What to produce: Please transcribe every line of the listing below without changing any character.

- Opening Delimiter -

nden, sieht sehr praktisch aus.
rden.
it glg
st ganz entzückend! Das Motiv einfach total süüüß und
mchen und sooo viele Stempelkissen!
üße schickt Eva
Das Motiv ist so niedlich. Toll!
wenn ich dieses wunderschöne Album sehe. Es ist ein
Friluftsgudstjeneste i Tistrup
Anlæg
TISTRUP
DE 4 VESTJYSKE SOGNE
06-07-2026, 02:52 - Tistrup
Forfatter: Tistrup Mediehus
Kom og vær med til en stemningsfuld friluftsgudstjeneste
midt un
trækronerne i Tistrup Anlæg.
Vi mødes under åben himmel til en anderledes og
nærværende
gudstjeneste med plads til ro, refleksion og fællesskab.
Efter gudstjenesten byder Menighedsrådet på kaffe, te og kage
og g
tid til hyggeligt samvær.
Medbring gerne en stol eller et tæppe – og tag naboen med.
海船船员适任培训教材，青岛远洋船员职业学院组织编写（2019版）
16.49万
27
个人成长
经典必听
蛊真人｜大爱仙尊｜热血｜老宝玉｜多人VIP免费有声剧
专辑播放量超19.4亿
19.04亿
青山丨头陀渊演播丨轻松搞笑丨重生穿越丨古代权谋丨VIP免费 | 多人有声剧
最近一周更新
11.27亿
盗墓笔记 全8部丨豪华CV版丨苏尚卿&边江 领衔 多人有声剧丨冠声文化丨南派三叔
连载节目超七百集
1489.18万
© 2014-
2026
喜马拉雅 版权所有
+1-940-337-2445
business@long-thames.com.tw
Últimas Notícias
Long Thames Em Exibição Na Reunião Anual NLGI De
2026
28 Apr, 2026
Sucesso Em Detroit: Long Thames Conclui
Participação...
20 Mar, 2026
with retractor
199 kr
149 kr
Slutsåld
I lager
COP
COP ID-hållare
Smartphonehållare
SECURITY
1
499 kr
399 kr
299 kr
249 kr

- Closing Delimiter -

Response to this task:
nden, sieht sehr praktisch aus.
rden.
it glg
st ganz entzückend! Das Motiv einfach total süüüß und
mchen und sooo viele Stempelkissen!
üße schickt Eva
Das Motiv ist so niedlich. Toll!
wenn ich dieses wunderschöne Album sehe. Es ist ein
Friluftsgudstjeneste i Tistrup
Anlæg
TISTRUP
DE 4 VESTJYSKE SOGNE
06-07-2026, 02:52 - Tistrup
Forfatter: Tistrup Mediehus
Kom og vær med til en stemningsfuld friluftsgudstjeneste
midt un
trækronerne i Tistrup Anlæg.
Vi mødes under åben himmel til en anderledes og
nærværende
gudstjeneste med plads til ro, refleksion og fællesskab.
Efter gudstjenesten byder Menighedsrådet på kaffe, te og kage
og g
tid til hyggeligt samvær.
Medbring gerne en stol eller et tæppe – og tag naboen med.
海船船员适任培训教材，青岛远洋船员职业学院组织编写（2019版）
16.49万
27
个人成长
经典必听
蛊真人｜大爱仙尊｜热血｜老宝玉｜多人VIP免费有声剧
专辑播放量超19.4亿
19.04亿
青山丨头陀渊演播丨轻松搞笑丨重生穿越丨古代权谋丨VIP免费 | 多人有声剧
最近一周更新
11.27亿
盗墓笔记 全8部丨豪华CV版丨苏尚卿&边江 领衔 多人有声剧丨冠声文化丨南派三叔
连载节目超七百集
1489.18万
© 2014-
2026
喜马拉雅 版权所有
+1-940-337-2445
business@long-thames.com.tw
Últimas Notícias
Long Thames Em Exibição Na Reunião Anual NLGI De
2026
28 Apr, 2026
Sucesso Em Detroit: Long Thames Conclui
Participação...
20 Mar, 2026
with retractor
199 kr
149 kr
Slutsåld
I lager
COP
COP ID-hållare
Smartphonehållare
SECURITY
1
499 kr
399 kr
299 kr
249 kr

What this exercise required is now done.